Most patients with cervical facet syndrome have tenderness to deep palpation of the cervical paraspinous musculature. Spasm of these muscles may also be present. The patient will exhibit decreased range of motion of the cervical spine and will usually complain of pain on flexion, extension, rotation, and lateral bending of the cervical spine. There will be no motor or sensory deficit unless there is coexisting radiculopathy, plexopathy, or entrapment neuropathy.

Lateral view of the cervical spine showing osteoarthritis of the apophyseal joints of the upper cervical spine. There is a resultant subluxation of C-4 on C-5. There also is degenerative disk disease present at C5-6 and C6-7. There is associated osteophyte formation at C6-7, and there is subluxation of C-5 on C-6.

If the C1-2 facet joints are involved, the pain will be referred to the posterior auricular and occipital region. If the C2-3 facet joints are involved, the pain may radiate to the forehead and eyes. Pain emanating from the C3-4 facet joints will be referred superiorly to the suboccipital region and inferiorly to the posterolateral neck, with pain from the C4-5 facet joints radiating to the base of the neck. Pain from the C5-6 joints is referred to the shoulders and intrascapular region, with pain from the C6-7 facet joints radiating to the supraspinous and infraspinous fossae.

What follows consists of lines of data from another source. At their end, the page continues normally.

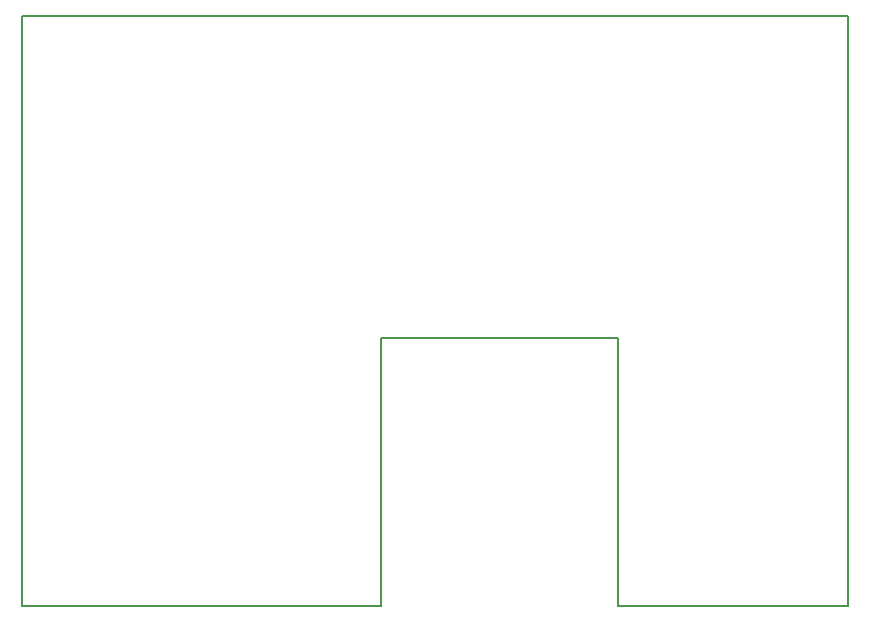
<source format=gm1>
G04 #@! TF.GenerationSoftware,KiCad,Pcbnew,no-vcs-found-5f4599f~59~ubuntu16.04.1*
G04 #@! TF.CreationDate,2017-07-19T09:43:48+03:00*
G04 #@! TF.ProjectId,serial_gw_maple_mini,73657269616C5F67775F6D61706C655F,rev?*
G04 #@! TF.SameCoordinates,Original
G04 #@! TF.FileFunction,Profile,NP*
%FSLAX46Y46*%
G04 Gerber Fmt 4.6, Leading zero omitted, Abs format (unit mm)*
G04 Created by KiCad (PCBNEW no-vcs-found-5f4599f~59~ubuntu16.04.1) date Wed Jul 19 09:43:48 2017*
%MOMM*%
%LPD*%
G01*
G04 APERTURE LIST*
%ADD10C,0.150000*%
G04 APERTURE END LIST*
D10*
X210007200Y-90000000D02*
X190499775Y-90000000D01*
X170434000Y-89992200D02*
X170434000Y-67310000D01*
X190500000Y-67310000D02*
X190500000Y-89992200D01*
X170434000Y-67310000D02*
X190500000Y-67310000D01*
X140000000Y-40000000D02*
X140000000Y-40000000D01*
X140000000Y-90000000D02*
X140000000Y-40000000D01*
X170434115Y-90000000D02*
X140000000Y-90000000D01*
X210000000Y-40000000D02*
X210000000Y-90000000D01*
X140000000Y-40000000D02*
X210000000Y-40000000D01*
M02*

</source>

The pain of cervical facet syndrome is made worse by flexion, extension, and lateral of the cervical spine.


Cervical facet syndrome is best treated with a multilmodality approach. Physical therapy including heat modalities and deep sedative massage, combined with nonsteroidal anti-inflammatory drugs and skeletal muscle relaxants, represents a reasonable starting point. The addition of cervical facet blocks is a logical next step. For symptomatic relief, blockade of the medial branch of the dorsal ramus or intra-articular injection of the facet joint with local anesthetic and steroid has been shown to be extremely effective in the treatment of cervical facet syndrome. Underlying sleep disturbance and depression are best treated with a tricyclic antidepressant compound such as nortriptyline, which can be started at a single bedtime dose of 25 mg.